Published:Thursday | July 19, 2018 | 12:00 AMLivern Barrett/ Senior Gleaner Writer

Justice Lennox Campbell's summation of the evidence in the Vybz Kartel murder trial was "defective in form and substance", one attorney has charged.

According to Oswest Senior-Smith, the attorney for Andre St John - one of the three men convicted of murder along with the entertainer - Campbell failed to adequately and fairly deal with the evidence posited by the four men.

Kartel was convicted in April 2014 along with his protege, Shawn Storm, as well as Kahiro Jones and Andre St John for killing Clive 'Lizard' Williams at a house in Havendale, St Andrew, in August 2011.

They were all given the mandatory life sentence, with Kartel ordered to serve 35 years before he becomes eligible for parole.
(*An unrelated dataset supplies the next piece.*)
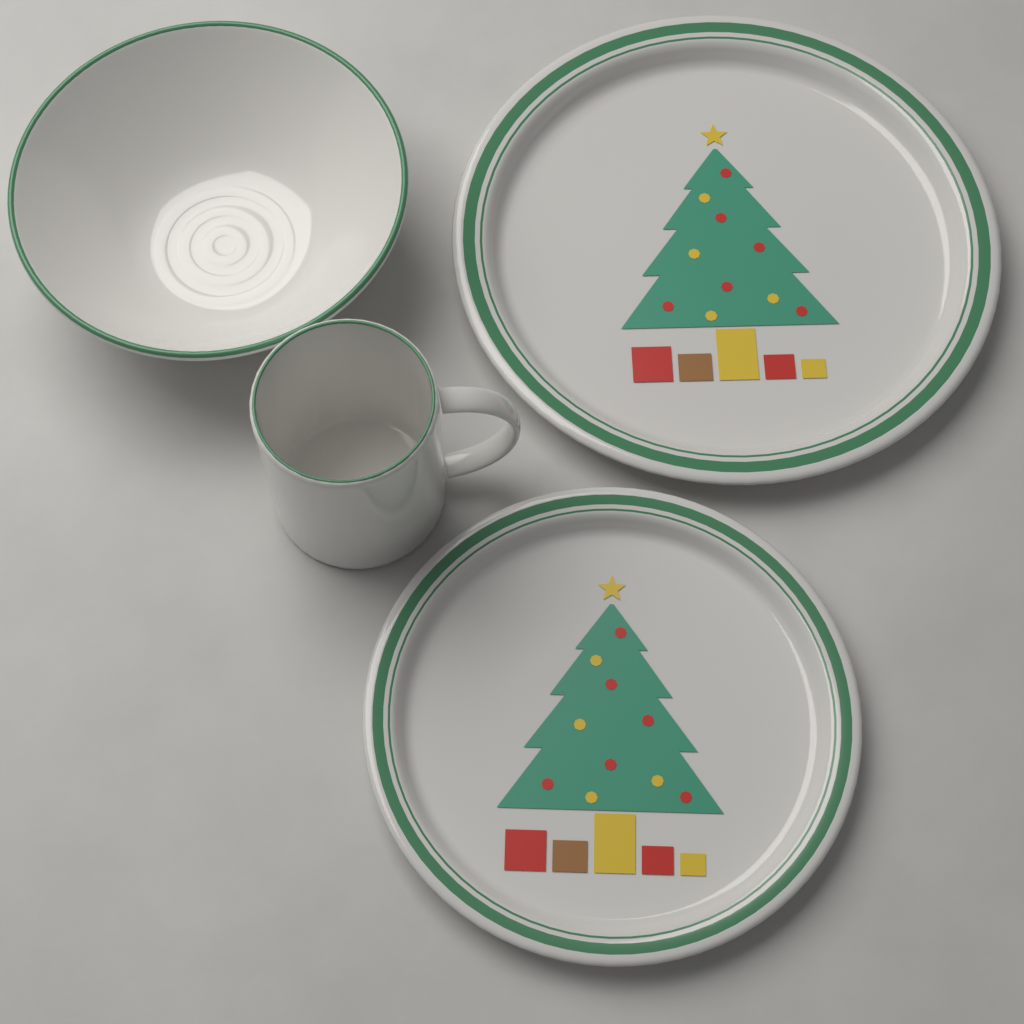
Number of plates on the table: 2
Jones, St John, and Shawn Storm, whose real name is Shawn Campbell, were each ordered to serve 25 years before they are eligible for parole.

Yesterday, their attorneys wrapped up their legal arguments outlining why the convictions and sentences should be overturned.

Today, Jeremy Taylor, senior deputy director of public prosecutions, and Orrett Brown, assistant director of public prosecutions, are scheduled to respond.

Senior-Smith noted, as an example, that during the trial, there was no evidence that on the night Williams was killed, St John had a firearm or did anything that could be conceived as a threat.

"So from the outset, a distinction ought to have been made [about the alleged involvement of each accused] in the summation," he argued. "The concept of common design needed some deconstruction, certainly where Jones and St John are concerned," Senior-Smith said.

He charged, too, that the defence put forward by Kartel, real name Adidja Palmer, was treated in a cursory manner, especially his assertions that he did not send anyone to kill Williams and that he did not do it.

"The learned trial judge did not draw the distinction between what Mr Palmer said in his favour as against the allegations against him. This outright denial of any killing by Mr Palmer was not given sufficient weight by the learned trial judge in his directions to the jury," he asserted.

"As a result, the strength of Mr Palmer's unsworn statement was significantly diluted, detrimentally to Mr Palmer," he added.

Robert Fletcher, the attorney for Jones, charged that the law enforcement authorities involved in the case were "loose, lax, and inept".

According to Fletcher, this left prosecutors with no choice but to "roll out a case with deep and abiding contamination."

"And to put it at it's most generous, to lead the learned trial judge into repeated mismanagement of the trial," Fletcher argued as he wrapped up his legal arguments before the Court of Appeal this morning.